I suppose I ought to be happy that the House has passed a non-binding Measure Opposing Troop Surge.
But. It seems clearer each day that there is no serious strategy for victory in Iran — however defined (and it usually isn't defined by those who shout for it most loudly). There is no serious plan for how we will staff the conflict other than extending the rotation of troops who have suffered enough. There is no serious plan even for equipping the troops on the ground, many of whom are being deployed without the armor that might protect their vehicles against IEDs and the like.
There is, at last, some sort of plan in the next budget for paying to replace the equipment this war is chewing up. The contractors will be OK; if only we had equally good plans for the soldiers and families being chewed up by this war. Not to mention the Iraqis.
Otherwise, what planning we find in the White House seems to be about rattling sabers at Iran and hoping they take the bait, allowing massive air strikes in retaliation. This is the sort of planning you expect from drug addicts scheming for a new fix.
In this atmosphere, the House of Representatives has labored hard. Members debated for 44 hours and 55 minutes. Over the past four days, a total of 393 Members spoke on the House Floor: 221 Democrats, and 172 Republicans. And then they voted. And now we have a totally precatory resolution aimed at the surge that doesn't even condemn the war, and doesn't address the Iran situation.
The radio said “Bush suffers a major political defeat.” Let me tell you how much that defeat matters: while the House was debating today, the Pentagon shipped off another 1,000 troops.
I understand the argument that this is a first step in a long campaign. Members who voted for this will see that they are not struck dead by lightening and this will embolden them.

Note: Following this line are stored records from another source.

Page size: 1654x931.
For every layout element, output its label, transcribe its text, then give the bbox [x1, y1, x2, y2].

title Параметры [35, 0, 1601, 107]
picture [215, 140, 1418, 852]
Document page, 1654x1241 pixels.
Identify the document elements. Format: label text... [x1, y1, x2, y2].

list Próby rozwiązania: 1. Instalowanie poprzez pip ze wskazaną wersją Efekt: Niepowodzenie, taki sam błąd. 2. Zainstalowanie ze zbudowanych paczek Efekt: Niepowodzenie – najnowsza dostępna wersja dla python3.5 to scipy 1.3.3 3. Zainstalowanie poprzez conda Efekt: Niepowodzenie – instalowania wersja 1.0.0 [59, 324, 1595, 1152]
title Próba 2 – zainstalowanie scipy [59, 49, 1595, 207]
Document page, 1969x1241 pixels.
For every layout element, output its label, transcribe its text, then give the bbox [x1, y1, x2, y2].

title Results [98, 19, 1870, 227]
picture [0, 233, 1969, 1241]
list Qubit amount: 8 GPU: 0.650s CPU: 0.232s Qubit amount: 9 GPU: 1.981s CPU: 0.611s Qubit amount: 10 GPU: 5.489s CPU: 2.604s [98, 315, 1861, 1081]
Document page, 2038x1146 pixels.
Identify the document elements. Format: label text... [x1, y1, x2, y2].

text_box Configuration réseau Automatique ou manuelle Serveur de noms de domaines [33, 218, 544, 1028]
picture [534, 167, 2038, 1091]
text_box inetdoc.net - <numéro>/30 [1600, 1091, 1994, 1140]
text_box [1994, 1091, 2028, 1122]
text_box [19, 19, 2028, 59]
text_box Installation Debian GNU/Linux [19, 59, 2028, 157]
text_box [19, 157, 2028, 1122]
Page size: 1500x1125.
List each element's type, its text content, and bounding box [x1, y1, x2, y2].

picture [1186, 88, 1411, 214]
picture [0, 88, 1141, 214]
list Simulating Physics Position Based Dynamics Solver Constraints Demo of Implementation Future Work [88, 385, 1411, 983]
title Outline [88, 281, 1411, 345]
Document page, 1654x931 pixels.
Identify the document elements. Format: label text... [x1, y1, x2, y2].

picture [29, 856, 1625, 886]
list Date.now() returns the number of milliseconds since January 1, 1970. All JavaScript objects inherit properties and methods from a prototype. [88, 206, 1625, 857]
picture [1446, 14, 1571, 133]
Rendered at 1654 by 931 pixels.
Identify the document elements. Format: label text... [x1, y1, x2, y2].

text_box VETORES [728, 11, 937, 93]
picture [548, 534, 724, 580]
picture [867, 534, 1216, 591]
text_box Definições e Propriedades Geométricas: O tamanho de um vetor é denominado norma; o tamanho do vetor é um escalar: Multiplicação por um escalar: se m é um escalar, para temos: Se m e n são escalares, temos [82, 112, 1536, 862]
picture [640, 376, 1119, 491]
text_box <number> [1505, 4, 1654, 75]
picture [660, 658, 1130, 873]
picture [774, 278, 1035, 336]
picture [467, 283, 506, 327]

Wee, sleekit, cowrin', tim'rous beastie,
O, what a panic's in thy breastie!
Thou need na start awa sae hasty,
Wi' bickering brattle!
And, yes, it could be even worse: the Senate tomorrow will vote on whether it can even vote on a similar, equally precatory, resolution. UPDATE: And may not even pass the resolution with the 60 votes needed to allow debate.
I'm so excited and heartened I can't hardly stand it.